Network neutrality ended this month, but the fight over equal treatment of internet content is far from over—and, just as it has been for the last decade, the D.C. Circuit is the main battlefield.
The court has issued three major decisions since 2010 supervising various attempts by the Federal Communications Commission to adopt net neutrality. Under the Trump administration, the FCC has now abandoned those efforts, and its controversial repeal of net neutrality rules took effect June 11, opening the door for internet service providers to give preferential treatment to certain websites or slow down connection speeds for disfavored content providers.
But the agency’s repeal will not be the last word. In a mammoth group of consolidated cases, the D.C. Circuit is being asked to weigh in a fourth time—this time to force the FCC to reinstate net neutrality. Meanwhile, the telecommunications industry has asked the Supreme Court to review an earlier D.C. Circuit decision upholding broad FCC authority to regulate the internet. The outcomes of these two cases will determine whether net neutrality is dead for good or whether, for the third time in 10 years, it will be brought back to life.
The net neutrality wars, and the D.C. Circuit’s oversight of them, began in 2008. Under the George W. Bush administration, the FCC for the first time attempted to enforce a neutrality policy by ordering Comcast to stop slowing down the connections of people using file-sharing software. In a 2010 opinion by Judge Tatel in Comcast v. FCC, the court ruled that the agency didn’t have the authority to enforce that policy. Net neutrality remained a mere aspiration.
After Comcast, the FCC—now controlled by Democrats under the Obama administration—tried again. The agency adopted formal rules to compel non-discrimination by broadband internet providers. Again those rules went before the D.C. Circuit.
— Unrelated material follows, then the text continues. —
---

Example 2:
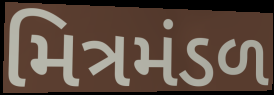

Again Tatel was on the panel that heard the case. And once again, in the 2014 case Verizon v. FCC, Tatel wrote an opinion invalidating the agency’s action.
The Verizon ruling struck down the FCC’s neutrality rules because the agency had previously classified broadband companies as “information services” under the Communications Act of 1934. In doing so, Tatel wrote, the agency relinquished the right to treat them as common carriers through regulations like net neutrality. Net neutrality was 0 for 2 at the court.
It didn’t take long for the FCC to try once more. Attempting to get around the Verizon decision, the agency reclassified broadband providers as common carriers and adopted the Open Internet Order of 2015, a sweeping set of rules that re-imposed anti-blocking and non-discrimination requirements.
When the rules went up to the D.C. Circuit in U.S. Telecom Association v. FCC, Tatel somehow found himself on the panel yet again. But this time—in a 114-page opinion he wrote jointly with Judge Srinivasan—net neutrality won. Applying Chevron deference, the court upheld the FCC’s reclassification and allowed the Open Internet Order to remain in place.
In September 2017, industry groups petitioned the Supreme Court to review the U.S. Telecom ruling. That cert petition remains pending, and the FCC—having received numerous extensions from the high court—has yet to respond to the petition.
One possible source of the delay is that, last December, the FCC reversed its longtime support for net neutrality. The commission, led by its new Trump-appointed chairman, Ajit Pai, voted 3-2 to repeal the 2015 order. The repeal is deeply unpopular, and neutrality advocates have derided it as ushering in the end of the internet as we know it. Pai says the repeal will spur investment in broadband infrastructure and prevent the government from micromanaging the internet.
Fittingly, the fight is back at the D.C. Circuit. Even before the repeal took effect, tech companies, consumer advocates, and state attorneys general sued to overturn it, arguing that the FCC acted arbitrarily in reversing its prior pro-neutrality position. Their claims are consolidated under Mozilla v. FCC in what will be the fourth—and perhaps decisive—round of litigation on net neutrality at the court. (The case is still in the early stages, so there’s no word yet on whether Tatel will get his fourth bite at this apple.)
In the meantime, the unresolved cert petition in U.S. Telecom remains pending. It’s anyone’s guess how the Supreme Court will handle the fact that the underlying agency action in that case—the Open Internet Order—is no longer on the books. The court could decline to hear the case on the basis that the FCC’s repeal of the order made the case moot. Alternatively, as at least one amicus has proposed, the Supreme Court could take the case anyway, perhaps with an eye toward the case’s lurking background questions: How much deference should courts give to agencies when they change policy positions? And what is the extent of the FCC’s authority to regulate broadband internet in the first place? As the Mozilla case will no doubt demonstrate, those questions remain very much alive.